| What needs to be done |
Print the mailing-list post about losing emails with a maildir backup tool, word for word and in full.

| Excerpt |
============
Best alternative to maildir?

Bart Schouten lists at xenhideout.nl
Fri Sep 19 19:22:19 BST 2014


Hi,

I'll tell you a very short story. Believe it or not, but I lost important 
emails due to the fact that my backup tool that I used (IMAPSize) uses a 
maildir format to store its backups and as a result of that choice (to use 
that tool) I became careless and made some bad choices which resulted in 
Thunderbird (most likely) corrupting its mail store without me knowing it 
and deleting the entire month of May and June (almost, save for one 
message) and half of March and more messages from July. This year.

And because I was careless and didn't notice, I deleted the backups I had 
before and Thunderbird obviously also deleted all of that from my IMAP 
store.

Which is just a remote host that hopefully and likely will have a backup 
since this only happened 2 weeks ago.
============
| The data |

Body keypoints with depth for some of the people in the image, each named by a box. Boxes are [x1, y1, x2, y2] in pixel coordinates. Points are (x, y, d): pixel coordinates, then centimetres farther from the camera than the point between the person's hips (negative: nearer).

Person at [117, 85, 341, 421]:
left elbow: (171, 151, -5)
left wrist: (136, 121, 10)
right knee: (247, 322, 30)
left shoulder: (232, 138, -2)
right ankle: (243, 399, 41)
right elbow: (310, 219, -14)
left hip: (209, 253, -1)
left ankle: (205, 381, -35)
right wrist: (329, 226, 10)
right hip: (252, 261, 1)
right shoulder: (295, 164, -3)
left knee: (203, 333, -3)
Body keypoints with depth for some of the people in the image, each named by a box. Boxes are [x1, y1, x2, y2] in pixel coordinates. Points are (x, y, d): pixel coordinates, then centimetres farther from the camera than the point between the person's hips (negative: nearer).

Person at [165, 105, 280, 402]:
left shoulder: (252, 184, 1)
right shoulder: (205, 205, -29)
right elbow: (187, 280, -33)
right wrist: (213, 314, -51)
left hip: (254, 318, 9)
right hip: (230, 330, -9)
============
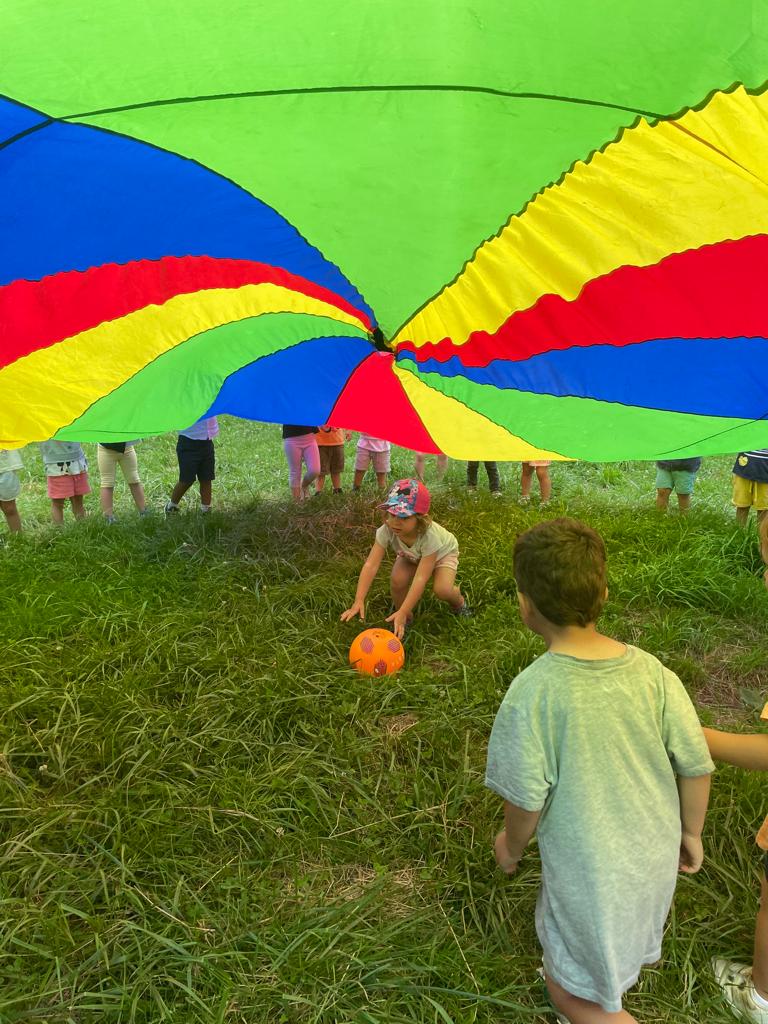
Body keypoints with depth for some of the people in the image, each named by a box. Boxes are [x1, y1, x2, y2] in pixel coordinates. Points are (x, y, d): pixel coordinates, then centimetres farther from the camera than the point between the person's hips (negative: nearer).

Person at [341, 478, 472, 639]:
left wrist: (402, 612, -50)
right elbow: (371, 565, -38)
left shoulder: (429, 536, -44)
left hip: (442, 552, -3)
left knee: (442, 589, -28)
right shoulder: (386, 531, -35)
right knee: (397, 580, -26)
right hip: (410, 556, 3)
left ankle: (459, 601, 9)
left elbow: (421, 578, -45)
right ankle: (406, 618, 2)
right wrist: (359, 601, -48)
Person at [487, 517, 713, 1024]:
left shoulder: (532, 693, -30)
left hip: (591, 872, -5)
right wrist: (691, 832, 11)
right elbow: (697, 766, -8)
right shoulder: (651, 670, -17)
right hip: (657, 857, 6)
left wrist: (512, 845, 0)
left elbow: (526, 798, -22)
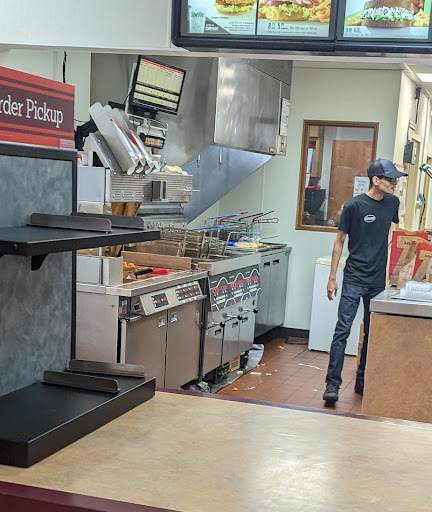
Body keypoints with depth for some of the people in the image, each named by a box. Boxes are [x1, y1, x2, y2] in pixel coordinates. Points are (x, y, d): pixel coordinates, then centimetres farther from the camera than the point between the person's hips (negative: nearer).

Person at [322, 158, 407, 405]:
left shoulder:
============
| Solution for this problem |
Best alternative to maildir?

Bart Schouten lists at xenhideout.nl
Fri Sep 19 19:22:19 BST 2014


Hi,

I'll tell you a very short story. Believe it or not, but I lost important 
emails due to the fact that my backup tool that I used (IMAPSize) uses a 
maildir format to store its backups and as a result of that choice (to use 
that tool) I became careless and made some bad choices which resulted in 
Thunderbird (most likely) corrupting its mail store without me knowing it 
and deleting the entire month of May and June (almost, save for one 
message) and half of March and more messages from July. This year.

And because I was careless and didn't notice, I deleted the backups I had 
before and Thunderbird obviously also deleted all of that from my IMAP 
store.

Which is just a remote host that hopefully and likely will have a backup 
since this only happened 2 weeks ago.